Stored items from a collection ▸

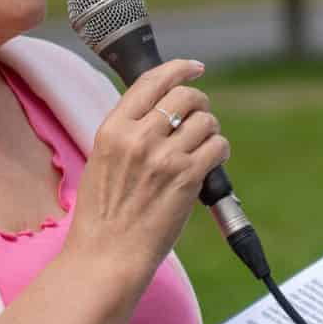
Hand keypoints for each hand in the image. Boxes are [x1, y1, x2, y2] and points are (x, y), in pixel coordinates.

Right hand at [64, 59, 228, 277]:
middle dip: (199, 104)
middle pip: (185, 96)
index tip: (195, 68)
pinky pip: (218, 146)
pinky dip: (220, 151)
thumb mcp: (102, 162)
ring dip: (210, 131)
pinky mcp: (187, 177)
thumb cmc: (104, 217)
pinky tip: (212, 164)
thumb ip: (128, 134)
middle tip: (199, 120)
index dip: (179, 68)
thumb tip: (162, 114)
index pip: (151, 81)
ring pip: (206, 120)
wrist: (106, 256)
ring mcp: (164, 156)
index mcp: (112, 129)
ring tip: (202, 149)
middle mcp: (138, 137)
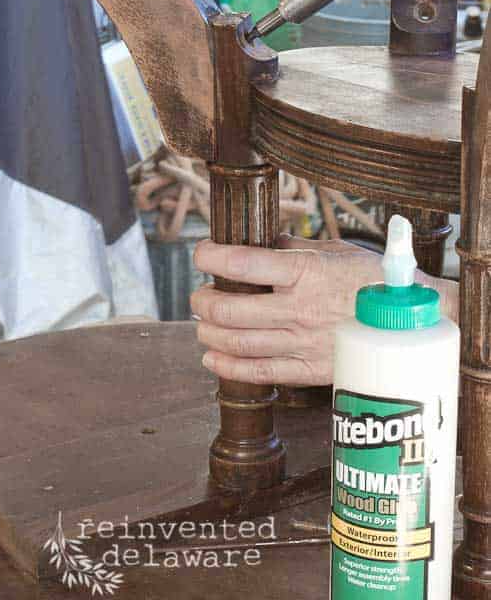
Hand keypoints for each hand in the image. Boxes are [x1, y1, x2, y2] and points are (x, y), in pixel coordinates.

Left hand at [191, 234, 381, 385]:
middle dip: (204, 300)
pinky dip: (228, 366)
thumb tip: (262, 239)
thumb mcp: (335, 250)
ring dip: (210, 332)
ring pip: (238, 342)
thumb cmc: (376, 280)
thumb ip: (293, 247)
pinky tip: (212, 357)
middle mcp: (299, 308)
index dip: (210, 257)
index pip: (242, 263)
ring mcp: (303, 342)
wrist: (412, 323)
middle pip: (230, 308)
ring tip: (203, 323)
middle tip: (199, 295)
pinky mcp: (309, 370)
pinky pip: (259, 372)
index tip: (201, 254)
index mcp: (305, 271)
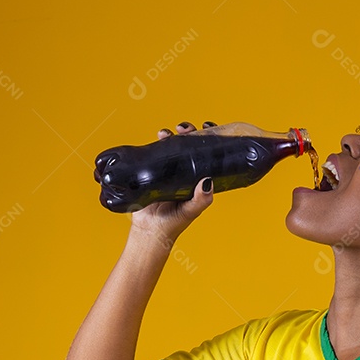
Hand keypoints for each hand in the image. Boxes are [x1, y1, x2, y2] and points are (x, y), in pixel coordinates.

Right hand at [128, 121, 217, 243]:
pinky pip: (156, 151)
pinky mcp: (153, 170)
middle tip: (186, 130)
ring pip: (174, 145)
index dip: (210, 139)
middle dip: (190, 132)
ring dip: (173, 134)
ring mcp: (170, 170)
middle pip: (191, 145)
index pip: (208, 153)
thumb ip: (201, 200)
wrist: (148, 231)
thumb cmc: (173, 224)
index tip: (209, 128)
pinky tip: (159, 135)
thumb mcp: (191, 210)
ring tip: (168, 133)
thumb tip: (208, 182)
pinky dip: (158, 141)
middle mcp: (186, 171)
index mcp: (199, 178)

Your objective ▸ Produce the data again character for character, with the images left out.

Written reply ▸
Hand keypoints for each hand in the image. Boxes are [x1, y1, x2, y2] and points are (x, y), in pixel coordinates.

Right hand at [64, 59, 228, 277]:
middle dip: (199, 104)
middle pip: (185, 96)
index tip: (195, 68)
pinky pip: (218, 146)
pinky dip: (220, 151)
thumb mcp: (102, 162)
ring dip: (210, 131)
pinky mcp: (187, 177)
thumb cmc: (104, 217)
pinky tip: (212, 164)
thumb ip: (128, 134)
middle tip: (199, 120)
index dip: (179, 68)
thumb tip: (162, 114)
index pip: (151, 81)
ring pip: (206, 120)
wrist: (106, 256)
ring mcp: (164, 156)
index mcp: (112, 129)
ring tip: (202, 149)
middle mcp: (138, 137)
Hand keypoints for each hand in the image. Boxes are [x1, y1, x2, y2] and points are (x, y), in pixel coordinates.

Left hand at [191, 234, 381, 385]:
middle dip: (204, 300)
pinky dip: (228, 366)
thumb tip: (262, 239)
thumb mcp: (335, 250)
ring dip: (210, 332)
ring pip: (238, 342)
thumb cmc: (376, 280)
thumb ip: (293, 247)
pinky tip: (212, 357)
middle mcp: (299, 308)
index dip: (210, 257)
index pip: (242, 263)
ring mcp: (303, 342)
wrist: (412, 323)
middle pip: (230, 308)
ring tip: (203, 323)
middle tip: (199, 295)
pinky mcp: (309, 370)
pinky pip: (259, 372)
index tip: (201, 254)
index mcp: (305, 271)
Hand keypoints for each hand in the image. Boxes are [x1, y1, x2, y2] and points are (x, y), in pixel coordinates.

Right hand at [128, 121, 217, 243]:
pinky pip: (156, 151)
pinky mcp: (153, 170)
middle tip: (186, 130)
ring pip: (174, 145)
index dip: (210, 139)
middle dip: (190, 132)
ring dip: (173, 134)
ring mcp: (170, 170)
middle pip: (191, 145)
index pip: (208, 153)
thumb ip: (201, 200)
wrist: (148, 231)
thumb cmc: (173, 224)
index tip: (209, 128)
pinky tip: (159, 135)
thumb mcp: (191, 210)
ring tip: (168, 133)
thumb tip: (208, 182)
pinky dip: (158, 141)
middle mcp: (186, 171)
index mcp: (199, 178)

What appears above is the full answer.